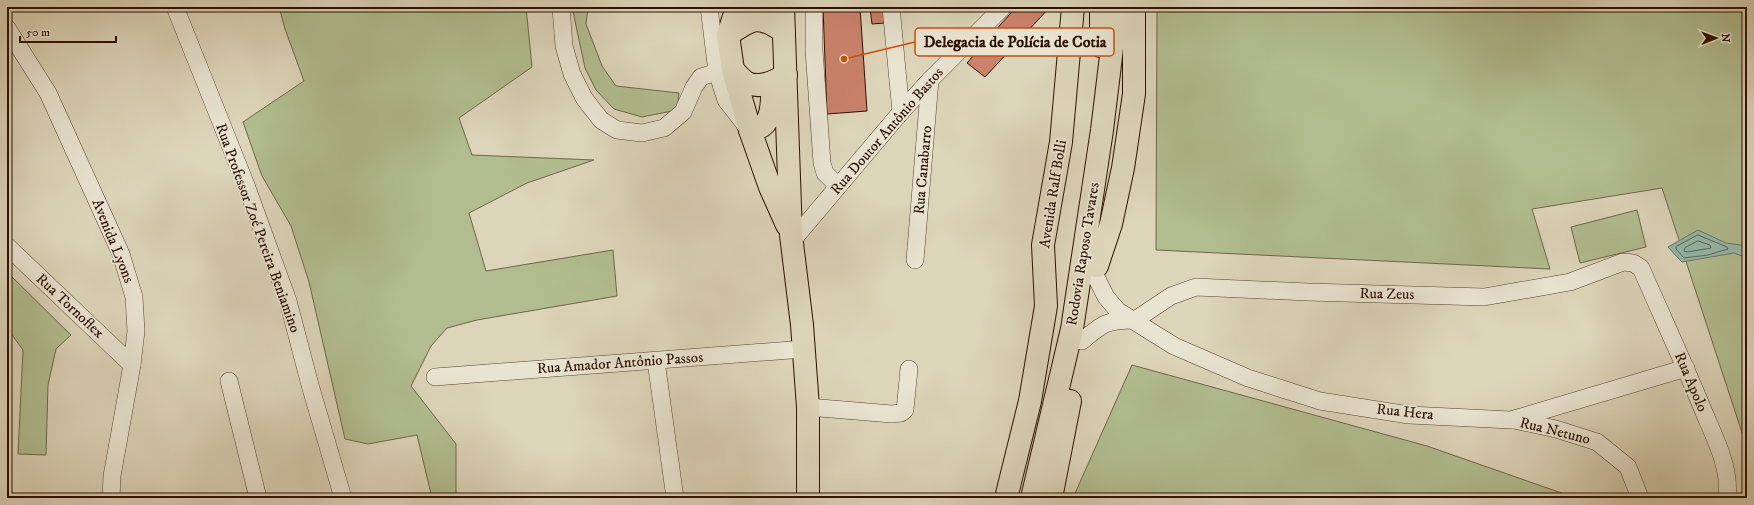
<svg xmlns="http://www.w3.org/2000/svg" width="1754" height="505" font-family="'IM FELL DW Pica',serif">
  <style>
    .green { fill: #b1bd90; stroke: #6e6648 }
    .water { fill: #94b9aa; stroke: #6a7566 }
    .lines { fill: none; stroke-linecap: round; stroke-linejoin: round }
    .shore { stroke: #606456; stroke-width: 1 }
    .building { fill: #ca826b; stroke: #2c0f01 }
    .minor-casing { stroke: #58402f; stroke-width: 18 }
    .major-casing { stroke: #2c0f01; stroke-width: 24 }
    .highway-casing { stroke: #2c0f01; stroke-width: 24 }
    .minor { stroke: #e9e4d2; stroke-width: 17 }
    .major { stroke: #ddd5ba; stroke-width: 22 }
    .highway { stroke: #ddd5ba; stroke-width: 22 }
    .labels { text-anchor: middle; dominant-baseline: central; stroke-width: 3.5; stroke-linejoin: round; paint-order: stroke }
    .street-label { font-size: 15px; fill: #2c0f01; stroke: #e9e4d2 }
    .leader { fill: none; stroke: #cc4e0a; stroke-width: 1.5 }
    .callout-dot { fill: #cc4e0a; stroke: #e9e4d2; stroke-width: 1.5 }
    .callout { fill: #e9e4d2; stroke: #cc4e0a; stroke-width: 1.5 }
    .callout-label { font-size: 16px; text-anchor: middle; font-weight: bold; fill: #2c0f01 }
  </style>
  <rect width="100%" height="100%" fill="#ddd5ba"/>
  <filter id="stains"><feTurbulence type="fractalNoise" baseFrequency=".005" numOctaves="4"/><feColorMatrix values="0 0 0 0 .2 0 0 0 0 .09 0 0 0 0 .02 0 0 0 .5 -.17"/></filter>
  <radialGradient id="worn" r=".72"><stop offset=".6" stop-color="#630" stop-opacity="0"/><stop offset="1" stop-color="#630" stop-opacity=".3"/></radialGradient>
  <g class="green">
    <path d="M 279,7 L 526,7 L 532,67 L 459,118 L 472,155 L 594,160 L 527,183 L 469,213 L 486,271 L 613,250 L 617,296 L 477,320 L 447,328 L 431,346 L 411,386 L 456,444 L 456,498 L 432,498 L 417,435 L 368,444 L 345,439 L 309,282 L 291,226 L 262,176 L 243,122 L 304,81 L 285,29 Z"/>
    <path d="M 572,7 L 588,7 L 586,24 L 602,66 L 616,86 L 679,93 L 677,110 L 642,117 L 614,109 L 596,90 L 585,68 Z"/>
    <path d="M 1157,7 L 1747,7 L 1747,448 L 1662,188 L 1532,209 L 1550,269 L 1156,250 Z"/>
    <path d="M 1637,210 L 1646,247 L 1580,263 L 1571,227 Z"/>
    <path d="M 7,272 L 71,335 L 56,349 L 48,385 L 46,455 L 18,454 L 23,350 L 7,328 Z"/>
    <path d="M 1132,365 L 1427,446 L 1573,497 L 1573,498 L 1073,498 Z"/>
  </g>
  <path class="water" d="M 1698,230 L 1726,243 L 1747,246 L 1747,258 L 1734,253 L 1682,262 L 1668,247 Z"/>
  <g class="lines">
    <g class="shore">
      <path d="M 1698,235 L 1727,247 L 1728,249 L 1708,255 L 1684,258 L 1676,249 L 1676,247 Z"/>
      <path d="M 1698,241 L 1710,245 L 1711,248 L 1687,252 L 1684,251 L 1685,248 Z"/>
    </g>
  </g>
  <g class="building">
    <path d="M 823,7 L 860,7 L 867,111 L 827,114 Z"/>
    <path d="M 870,7 L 883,7 L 885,23 L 872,24 Z"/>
    <path d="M 1016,7 L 1050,7 L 985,77 L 967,63 Z"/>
  </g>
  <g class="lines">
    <g class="minor-casing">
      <g id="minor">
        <path d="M 175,7 L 246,185 L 288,301 L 310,385 L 343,498"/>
        <path d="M 561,7 L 564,46 L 572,74 L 584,98 L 601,120 L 617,130 L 642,133 L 664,128 L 683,112 L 694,87 L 701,77 L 717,72 L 726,100 L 747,127"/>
        <path d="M 709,7 L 717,72"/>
        <path d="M 814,7 L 814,50 L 822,163 L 825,173 L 838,186"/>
        <path d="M 891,7 L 901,112"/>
        <path d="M 7,28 L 48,93 L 121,254 L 134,297 L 136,331 L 132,365 L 112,476 L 111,498"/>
        <path d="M 792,241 L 901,112 L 930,80 L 1003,7"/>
        <path d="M 7,246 L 132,365"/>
        <path d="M 915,260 L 930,80"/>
        <path d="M 1095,275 L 1106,297 L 1118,311 L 1174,346 L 1248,378 L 1320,401 L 1409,415 L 1511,420 L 1686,368"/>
        <path d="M 1135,320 L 1171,296 L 1196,287 L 1308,292 L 1484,297 L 1570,282 L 1623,262 L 1633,263 L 1641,268 C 1661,314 1682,359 1701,405 C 1713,435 1731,466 1727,498"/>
        <path d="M 1082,341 C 1103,323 1107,320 1135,320"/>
        <path d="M 656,361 L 675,498"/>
        <path d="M 435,377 L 804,349"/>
        <path d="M 229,381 L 258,498"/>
        <path d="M 808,407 L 892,414 L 901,413 L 905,410 L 909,369"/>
        <path d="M 1514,420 L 1556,429 L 1597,442 L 1628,467 L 1640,498"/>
      </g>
    </g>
    <g class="major-casing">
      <g id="major">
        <path d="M 737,7 L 728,35 L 733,70 L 750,130 L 770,187 L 787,225"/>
        <path d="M 783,7 L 791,235 L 802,325 L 808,407 L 808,498"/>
        <path d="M 728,35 C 752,18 759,14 784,32"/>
        <path d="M 733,70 C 737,74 742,80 747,83 C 761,89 775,81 786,75"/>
        <path d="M 750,130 C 754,129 759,128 762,126 C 774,118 772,95 772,83"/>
        <path d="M 1006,498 L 1030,401 L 1046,306 L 1043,245 L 1061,142 L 1073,7"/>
      </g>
    </g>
    <g class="highway-casing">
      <g id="highway">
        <path d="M 1101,7 L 1101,46"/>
        <path d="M 1097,266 L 1111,224 L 1123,168 L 1134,94 L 1134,7"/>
        <path d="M 1032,498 L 1072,329 L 1102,130 L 1117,7"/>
        <path d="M 1051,498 L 1070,401"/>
      </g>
    </g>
    <use href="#minor" class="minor"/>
    <use href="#major" class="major"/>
    <use href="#highway" class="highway"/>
  </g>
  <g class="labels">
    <g class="street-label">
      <text transform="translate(887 131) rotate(-49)">Rua Doutor Antônio Bastos</text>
      <text transform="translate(923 170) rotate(-85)">Rua Canabarro</text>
      <text transform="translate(1053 194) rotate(-81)">Avenida Ralf Bolli</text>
      <text transform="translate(258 228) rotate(70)">Rua Professor Zoé Pereira Beniamino</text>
      <text transform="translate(113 241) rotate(68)">Avenida Lyons</text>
      <text transform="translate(1083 254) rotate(-81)">Rodovia Raposo Tavares</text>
      <text transform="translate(1387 294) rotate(1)">Rua Zeus</text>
      <text transform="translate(70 306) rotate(43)">Rua Tornoflex</text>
      <text transform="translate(620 363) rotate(-4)">Rua Amador Antônio Passos</text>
      <text transform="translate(1691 382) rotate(67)">Rua Apolo</text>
      <text transform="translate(1405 412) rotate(6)">Rua Hera</text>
      <text transform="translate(1555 431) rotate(14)">Rua Netuno</text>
    </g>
  </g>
  <path class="leader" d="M844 59L915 42"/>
  <circle class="callout-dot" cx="844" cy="59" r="4"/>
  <rect class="callout" x="915" y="28" width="199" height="28" rx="4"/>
  <g class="callout-label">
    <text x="1015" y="47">Delegacia de Polícia de Cotia</text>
  </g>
  <rect width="1754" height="505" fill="none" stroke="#ddd5ba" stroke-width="24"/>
  <rect x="8" y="8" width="1738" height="489" fill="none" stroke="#2c0f01" stroke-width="2"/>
  <rect x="12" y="12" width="1730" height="481" fill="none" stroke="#2c0f01"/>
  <g transform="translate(1716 38) rotate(89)" stroke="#e9e4d2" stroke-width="3" paint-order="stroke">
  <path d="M0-3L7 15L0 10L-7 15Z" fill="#2c0f01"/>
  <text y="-6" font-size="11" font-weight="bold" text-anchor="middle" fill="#2c0f01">N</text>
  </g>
  <path d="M20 36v6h96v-6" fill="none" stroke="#2c0f01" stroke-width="2"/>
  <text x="26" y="36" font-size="12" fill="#2c0f01" stroke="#e9e4d2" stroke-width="3" paint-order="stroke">50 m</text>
  <rect width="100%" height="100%" filter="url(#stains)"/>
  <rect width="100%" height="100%" fill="url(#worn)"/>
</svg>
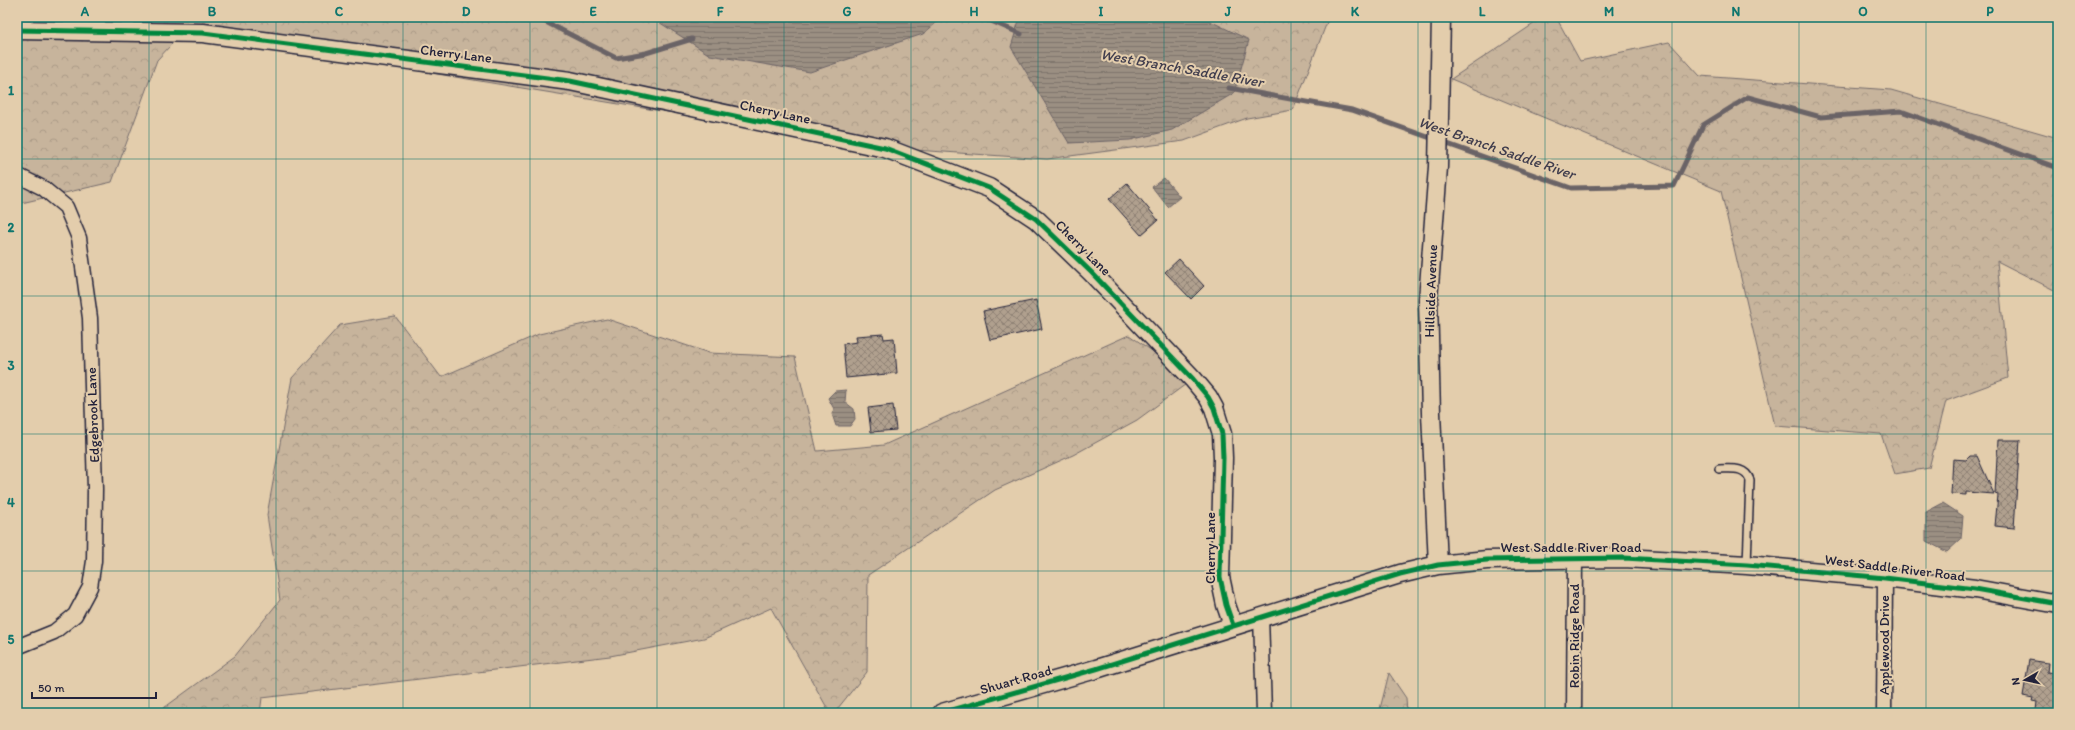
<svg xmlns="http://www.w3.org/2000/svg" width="2075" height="730" font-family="Itim,sans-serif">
	<defs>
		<pattern id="forest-crowns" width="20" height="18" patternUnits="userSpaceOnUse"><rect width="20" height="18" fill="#c7b49c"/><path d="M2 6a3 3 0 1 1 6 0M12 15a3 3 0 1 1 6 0" fill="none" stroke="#ab9a87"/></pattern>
		<pattern id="water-rules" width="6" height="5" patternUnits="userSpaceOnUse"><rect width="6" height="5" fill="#9b8f82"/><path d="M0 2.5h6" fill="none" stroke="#7e746c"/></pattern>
		<pattern id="building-cross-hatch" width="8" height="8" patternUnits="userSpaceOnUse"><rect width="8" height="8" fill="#b0a08e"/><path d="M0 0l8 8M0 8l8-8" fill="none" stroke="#8f8275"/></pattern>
	</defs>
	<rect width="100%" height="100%" fill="#e3cdac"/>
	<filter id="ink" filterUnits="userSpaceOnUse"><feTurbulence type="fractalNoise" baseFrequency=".025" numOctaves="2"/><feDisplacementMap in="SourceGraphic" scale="8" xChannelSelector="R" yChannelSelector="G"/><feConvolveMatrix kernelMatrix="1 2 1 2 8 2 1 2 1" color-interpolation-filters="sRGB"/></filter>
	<g filter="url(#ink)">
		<!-- forest -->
		<path fill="url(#forest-crowns)" stroke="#746b6c" d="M17 17H1329L1293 110 1247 118 1184 141 1047 159 885 148 183 32 157 60 112 182 17 204Z
			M1544 17H1556L1580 61 1669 42 1700 76 1891 90 2058 138V292L1997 261 2008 378 1946 401 1929 468 1895 474 1881 434 1775 426 1721 191 1451 79Z
			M395 316 441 377 539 334 607 319 709 353 795 357 817 451 884 445 1129 335 1193 379 1137 420 1073 455 995 490 868 575 867 672 834 713H830L771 608 704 638 610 656 262 698 260 713H157L235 656 280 600 267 515 292 378 340 325Z
			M1389 673 1406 698 1407 713H1379Z"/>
		<!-- water -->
		<path fill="url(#water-rules)" stroke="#6b6366" d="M651 17H943L923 34 810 72 710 55Z
			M1020 17H1156L1208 20 1249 40 1234 93 1172 130 1130 140 1069 143 1011 47Z
			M1164 178 1180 197 1168 207 1152 187Z
			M846 390 845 402 854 409 855 419 850 426H836L832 414 834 409 828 398 835 391Z
			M1943 503 1963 516 1961 539 1947 552 1926 541V512Z"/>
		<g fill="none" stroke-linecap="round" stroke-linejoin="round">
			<!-- stream -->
			<path stroke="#6b6366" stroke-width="5" d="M536 17 616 58 646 53 692 39
				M982 17 1021 34
				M1229 88 1352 110 1571 188 1674 186 1703 125 1748 97 1821 117 1901 111 2058 168"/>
		</g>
		<!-- building -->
		<path fill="url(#building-cross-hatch)" stroke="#22223b" d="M1127 183 1158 220 1141 235 1109 199Z
			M1179 259 1204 286 1191 299 1165 272Z
			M1036 300 1042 329 990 340 983 311Z
			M883 334 884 339 894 338 897 373 846 378 843 344 857 342 856 336Z
			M893 405 896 430 871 432 868 408Z
			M1998 440H2020L2014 528 1995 526 1998 495 1995 494Z
			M1970 456H1977L1994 494 1966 492V495L1951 494 1953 459 1966 460Z
			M2029 660 2048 663 2047 672 2055 673 2054 684 2058 685V713L2036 710 2037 702 2032 701 2033 698 2023 696Z"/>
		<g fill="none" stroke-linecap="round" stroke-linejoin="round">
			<defs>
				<path id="service" d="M1719 469C1731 469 1745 466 1750 480L1747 565"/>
				<path id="minor" d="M17 175 43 188 66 207 79 238 90 318 95 489 94 561 90 587 75 615 54 632 17 647
					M1261 616 1264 713
					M1574 713 1575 558
					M1884 713 1885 578"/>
				<path id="tertiary" d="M17 30 203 33 570 81 885 148 989 188 1036 219 1092 273 1193 379 1208 397 1214 408 1222 434 1223 458 1220 577 1226 605 1233 625
					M1438 565 1431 413 1428 300 1438 167 1441 17
					M942 713 1096 669 1400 574 1438 565 1487 560 1624 558 1747 565 1885 578 1975 589 2058 604"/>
			</defs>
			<!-- service casing -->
			<use href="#service" stroke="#22223b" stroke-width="10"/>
			<!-- minor casing -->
			<use href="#minor" stroke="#22223b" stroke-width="17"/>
			<!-- tertiary casing -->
			<use href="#tertiary" stroke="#22223b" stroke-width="21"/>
			<!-- service -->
			<use href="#service" stroke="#e3cdac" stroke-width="7"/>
			<!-- minor -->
			<use href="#minor" stroke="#e3cdac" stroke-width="14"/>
			<!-- tertiary -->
			<use href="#tertiary" stroke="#e3cdac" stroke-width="18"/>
			<defs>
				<path id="cycleway" d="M17 30 203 33 570 81 885 148 989 188 1036 219 1092 273 1193 379 1208 397 1214 408 1222 434 1223 458 1220 577 1226 605 1233 625
					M942 713 1096 669 1400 574 1438 565 1487 560 1624 558 1747 565 1885 578 1975 589 2058 604"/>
			</defs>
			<!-- cycleway casing -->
			<use href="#cycleway" stroke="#e3cdac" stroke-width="8"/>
			<!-- cycleway -->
			<use href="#cycleway" stroke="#00873e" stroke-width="5"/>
		</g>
	</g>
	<!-- grid -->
	<path fill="none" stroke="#0f766e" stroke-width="1" stroke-opacity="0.55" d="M149 17V713M276 17V713M403 17V713M530 17V713M657 17V713M784 17V713M911 17V713M1038 17V713M1164 17V713M1291 17V713M1418 17V713M1545 17V713M1672 17V713M1799 17V713M1926 17V713M17 159H2058M17 296H2058M17 434H2058M17 571H2058"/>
	<g text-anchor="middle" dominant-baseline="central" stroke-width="4" stroke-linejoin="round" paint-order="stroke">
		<!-- street labels -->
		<g font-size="14" fill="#22223b" stroke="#e3cdac">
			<text transform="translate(456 54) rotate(7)">Cherry Lane</text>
			<text transform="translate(775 112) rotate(12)">Cherry Lane</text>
			<text transform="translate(1083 248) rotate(45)">Cherry Lane</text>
			<text transform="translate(1431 291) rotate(-88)">Hillside Avenue</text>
			<text transform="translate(93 415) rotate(-92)">Edgebrook Lane</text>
			<text x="1571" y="547">West Saddle River Road</text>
			<text transform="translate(1210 548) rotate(-90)">Cherry Lane</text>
			<text transform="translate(1895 568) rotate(7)">West Saddle River Road</text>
			<text transform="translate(1574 636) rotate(-90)">Robin Ridge Road</text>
			<text transform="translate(1884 645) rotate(-90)">Applewood Drive</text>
			<text transform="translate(1016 680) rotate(-16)">Shuart Road</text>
		</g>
		<!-- water labels -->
		<g font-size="15" font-style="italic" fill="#403d4d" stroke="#e3cdac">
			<text transform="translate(1182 68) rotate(10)">West Branch Saddle River</text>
			<text transform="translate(1497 148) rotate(19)">West Branch Saddle River</text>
		</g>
	</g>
	<!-- margin -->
	<rect width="2075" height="730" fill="none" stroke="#e3cdac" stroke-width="44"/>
	<!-- north arrow -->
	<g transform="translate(2025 680) rotate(261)" stroke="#e3cdac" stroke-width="3" paint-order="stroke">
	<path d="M0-3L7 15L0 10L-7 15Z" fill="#22223b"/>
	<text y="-6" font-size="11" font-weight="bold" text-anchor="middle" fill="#22223b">N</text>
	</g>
	<!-- scale -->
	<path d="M32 692v6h124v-6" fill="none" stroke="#22223b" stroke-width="2"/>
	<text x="38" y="692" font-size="12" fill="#22223b" stroke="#e3cdac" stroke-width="3" paint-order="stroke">50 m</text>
	<rect x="22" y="22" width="2031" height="686" fill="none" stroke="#0f766e" stroke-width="1.5"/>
	<g font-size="13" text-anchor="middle" font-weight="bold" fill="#0f766e">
		<text x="85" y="16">A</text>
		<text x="212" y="16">B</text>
		<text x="339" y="16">C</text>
		<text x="466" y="16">D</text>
		<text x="593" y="16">E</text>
		<text x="720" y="16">F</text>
		<text x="847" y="16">G</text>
		<text x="974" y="16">H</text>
		<text x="1101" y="16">I</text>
		<text x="1228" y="16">J</text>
		<text x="1355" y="16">K</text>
		<text x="1482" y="16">L</text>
		<text x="1609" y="16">M</text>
		<text x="1736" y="16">N</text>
		<text x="1863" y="16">O</text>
		<text x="1990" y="16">P</text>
		<text x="11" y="95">1</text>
		<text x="11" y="232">2</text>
		<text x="11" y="370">3</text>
		<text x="11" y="507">4</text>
		<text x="11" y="644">5</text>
	</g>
</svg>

> **TRY IT**:
How many lines in the records above contain the word "numOctaves"? Give only the number.

> **RESULT BELOW**:
2